Apparently if you have set zfs:zfs_recover=1 in your system file the zdb command will operate in a different manner fixing the issues it encounters.

Remember to run a zpool scrub <poolname> if you are lucky enough to get it back online.

This thread has some additional info…

http://opensolaris.org/jive/message.jspa?messageID=479553

Update 31/05/2012

This command has also helped me when i cant mount a pool in RW mode

zpool import -F -f -o readonly=on -R /mnt/temp zpool2

zfs compression and latency

Since im using ZFS as storage via NFS for my some of my vmware environments i need to ensure that latency on my disk is reduced where ever possible.

There is alot of talk about ZFS compression being “faster” than a non-compressed pool due to less physical data being pulled off the drives.

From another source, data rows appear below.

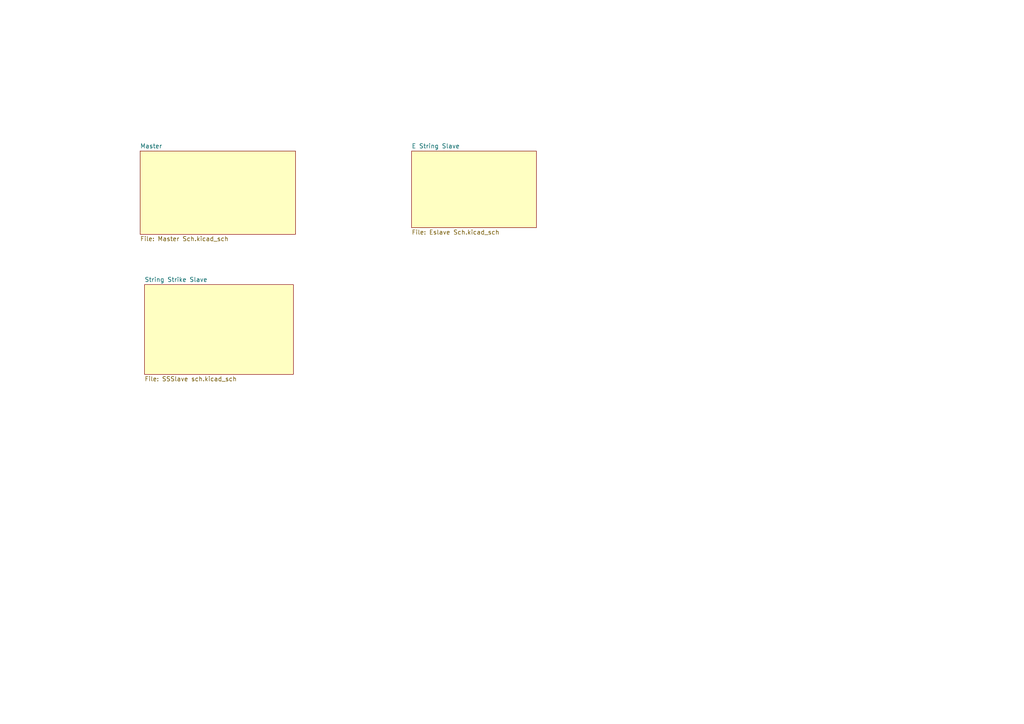
<source format=kicad_sch>
(kicad_sch
	(version 20231120)
	(generator "eeschema")
	(generator_version "8.0")
	(uuid "06818073-fb22-48ee-acc5-6dedd827034e")
	(paper "A4")
	(lib_symbols)
	(sheet
		(at 40.64 43.815)
		(size 45.085 24.13)
		(fields_autoplaced yes)
		(stroke
			(width 0.1524)
			(type solid)
		)
		(fill
			(color 255 255 194 1.0000)
		)
		(uuid "0dc3b915-e001-48bd-b9bb-7010249087fd")
		(property "Sheetname" "Master"
			(at 40.64 43.1034 0)
			(effects
				(font
					(size 1.27 1.27)
				)
				(justify left bottom)
			)
		)
		(property "Sheetfile" "Master Sch.kicad_sch"
			(at 40.64 68.5296 0)
			(effects
				(font
					(size 1.27 1.27)
				)
				(justify left top)
			)
		)
		(instances
			(project "Midi Bass Sch"
				(path "/06818073-fb22-48ee-acc5-6dedd827034e"
					(page "2")
				)
			)
		)
	)
	(sheet
		(at 119.38 43.815)
		(size 36.195 22.225)
		(fields_autoplaced yes)
		(stroke
			(width 0.1524)
			(type solid)
		)
		(fill
			(color 255 255 194 1.0000)
		)
		(uuid "55f5fc9c-362b-429f-ad6f-f98ffe4c4860")
		(property "Sheetname" "E String Slave"
			(at 119.38 43.1034 0)
			(effects
				(font
					(size 1.27 1.27)
				)
				(justify left bottom)
			)
		)
		(property "Sheetfile" "Eslave Sch.kicad_sch"
			(at 119.38 66.6246 0)
			(effects
				(font
					(size 1.27 1.27)
				)
				(justify left top)
			)
		)
		(instances
			(project "Midi Bass Sch"
				(path "/06818073-fb22-48ee-acc5-6dedd827034e"
					(page "3")
				)
			)
		)
	)
	(sheet
		(at 41.91 82.55)
		(size 43.18 26.035)
		(fields_autoplaced yes)
		(stroke
			(width 0.1524)
			(type solid)
		)
		(fill
			(color 255 255 194 1.0000)
		)
		(uuid "673444b1-2638-4f61-b545-e7cdf999c0e0")
		(property "Sheetname" "String Strike Slave"
			(at 41.91 81.8384 0)
			(effects
				(font
					(size 1.27 1.27)
				)
				(justify left bottom)
			)
		)
		(property "Sheetfile" "SSSlave sch.kicad_sch"
			(at 41.91 109.1696 0)
			(effects
				(font
					(size 1.27 1.27)
				)
				(justify left top)
			)
		)
		(instances
			(project "Midi Bass Sch"
				(path "/06818073-fb22-48ee-acc5-6dedd827034e"
					(page "4")
				)
			)
		)
	)
	(sheet_instances
		(path "/"
			(page "1")
		)
	)
)

</source>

This of course depends on the system powering ZFS, but i wanted to run some tests specifically on latency. Throughput is fine in some situations, but latency is a killer when it comes to lots of small reads and writes (in the case of hosting virtual machines)

I recently completed some basic tests focusing on the differences in latency when ZFS compression (lzjb) is enabled or disabled. IOMeter was my tool of choice and i hit my ZFS box via a mapped drive.

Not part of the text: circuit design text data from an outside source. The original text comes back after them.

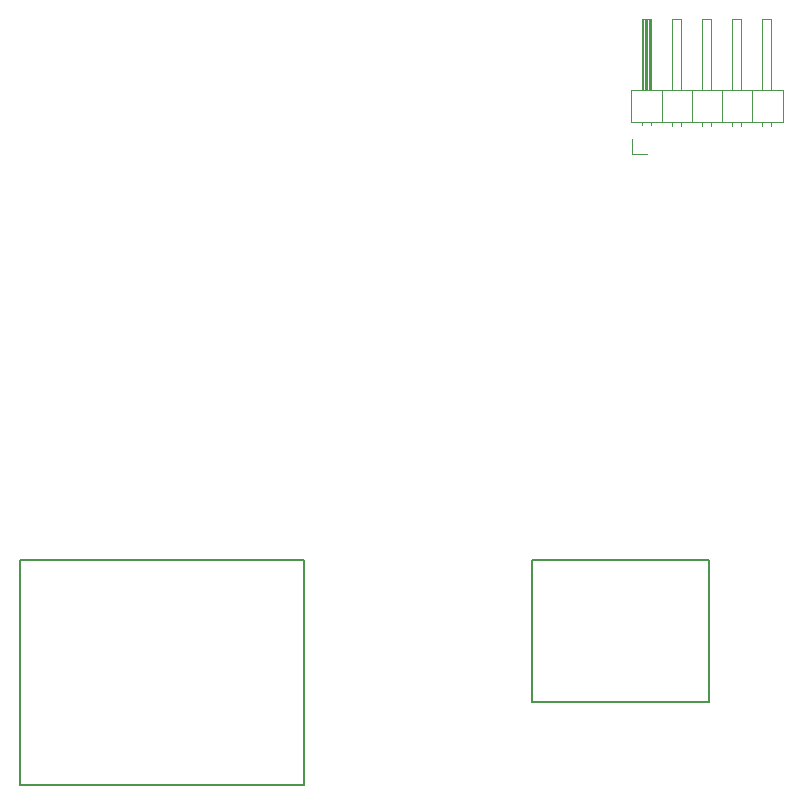
<source format=gbr>
%TF.GenerationSoftware,KiCad,Pcbnew,8.0.3*%
%TF.CreationDate,2024-06-28T16:21:33+02:00*%
%TF.ProjectId,infoscreen,696e666f-7363-4726-9565-6e2e6b696361,rev?*%
%TF.SameCoordinates,Original*%
%TF.FileFunction,Legend,Top*%
%TF.FilePolarity,Positive*%
%FSLAX46Y46*%
G04 Gerber Fmt 4.6, Leading zero omitted, Abs format (unit mm)*
G04 Created by KiCad (PCBNEW 8.0.3) date 2024-06-28 16:21:33*
%MOMM*%
%LPD*%
G01*
G04 APERTURE LIST*
%ADD10C,0.200000*%
%ADD11C,0.120000*%
G04 APERTURE END LIST*
%TO.C,U3*%
D10*
X169216000Y-116504000D02*
X184216000Y-116504000D01*
X184216000Y-128504000D01*
X169216000Y-128504000D01*
X169216000Y-116504000D01*
D11*
%TO.C,U1*%
X177652000Y-76704000D02*
X177652000Y-79364000D01*
X177652000Y-79364000D02*
X190472000Y-79364000D01*
X177712000Y-82074000D02*
X177712000Y-80804000D01*
X178602000Y-70704000D02*
X179362000Y-70704000D01*
X178602000Y-76704000D02*
X178602000Y-70704000D01*
X178602000Y-79694000D02*
X178602000Y-79364000D01*
X178662000Y-76704000D02*
X178662000Y-70704000D01*
X178782000Y-76704000D02*
X178782000Y-70704000D01*
X178902000Y-76704000D02*
X178902000Y-70704000D01*
X178982000Y-82074000D02*
X177712000Y-82074000D01*
X179022000Y-76704000D02*
X179022000Y-70704000D01*
X179142000Y-76704000D02*
X179142000Y-70704000D01*
X179262000Y-76704000D02*
X179262000Y-70704000D01*
X179362000Y-70704000D02*
X179362000Y-76704000D01*
X179362000Y-79694000D02*
X179362000Y-79364000D01*
X180252000Y-79364000D02*
X180252000Y-76704000D01*
X181142000Y-70704000D02*
X181902000Y-70704000D01*
X181142000Y-76704000D02*
X181142000Y-70704000D01*
X181142000Y-79761071D02*
X181142000Y-79364000D01*
X181902000Y-70704000D02*
X181902000Y-76704000D01*
X181902000Y-79761071D02*
X181902000Y-79364000D01*
X182792000Y-79364000D02*
X182792000Y-76704000D01*
X183682000Y-70704000D02*
X184442000Y-70704000D01*
X183682000Y-76704000D02*
X183682000Y-70704000D01*
X183682000Y-79761071D02*
X183682000Y-79364000D01*
X184442000Y-70704000D02*
X184442000Y-76704000D01*
X184442000Y-79761071D02*
X184442000Y-79364000D01*
X185332000Y-79364000D02*
X185332000Y-76704000D01*
X186222000Y-70704000D02*
X186982000Y-70704000D01*
X186222000Y-76704000D02*
X186222000Y-70704000D01*
X186222000Y-79761071D02*
X186222000Y-79364000D01*
X186982000Y-70704000D02*
X186982000Y-76704000D01*
X186982000Y-79761071D02*
X186982000Y-79364000D01*
X187872000Y-79364000D02*
X187872000Y-76704000D01*
X188762000Y-70704000D02*
X189522000Y-70704000D01*
X188762000Y-76704000D02*
X188762000Y-70704000D01*
X188762000Y-79761071D02*
X188762000Y-79364000D01*
X189522000Y-70704000D02*
X189522000Y-76704000D01*
X189522000Y-79761071D02*
X189522000Y-79364000D01*
X190472000Y-76704000D02*
X177652000Y-76704000D01*
X190472000Y-79364000D02*
X190472000Y-76704000D01*
%TO.C,U2*%
D10*
X125932000Y-116504000D02*
X149932000Y-116504000D01*
X149932000Y-135504000D01*
X125932000Y-135504000D01*
X125932000Y-116504000D01*
%TD*%
M02*

</source>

I’m not concerned with the actual figures, but the difference between the figures

I have run the test multiple times (to eliminate caching as a factor) and can validate that compression (on my system anyhow) increases latency

Basic Results from a “All in one” test suite… (similar results across all my tests)

ZFS uncompressed:

IOps : 2376.68
Read MBps : 15.14
Write MBps : 15.36
Average Response Time : 0.42
Average Read Response Time : 0.42
Average Write Response Time : 0.43
Average Transaction Time : 0.42

ZFS compressed: (lzjb)

IOps : 1901.82
Read MBps : 12.09
Write MBps : 12.28
Average Response Time : 0.53
Average Read Response Time : 0.44
Average Write Response Time : 0.61
Average Transaction Time : 0.53

As you can see from the results, the AWRT especially is much higher due to compression. I wouldn’t recommend using zfs compression where latency is a large factor (virtual machines)

Note: Under all the tests performed the CPU (dual core) on the zfs box was never 100% – eliminating that as a bottleneck.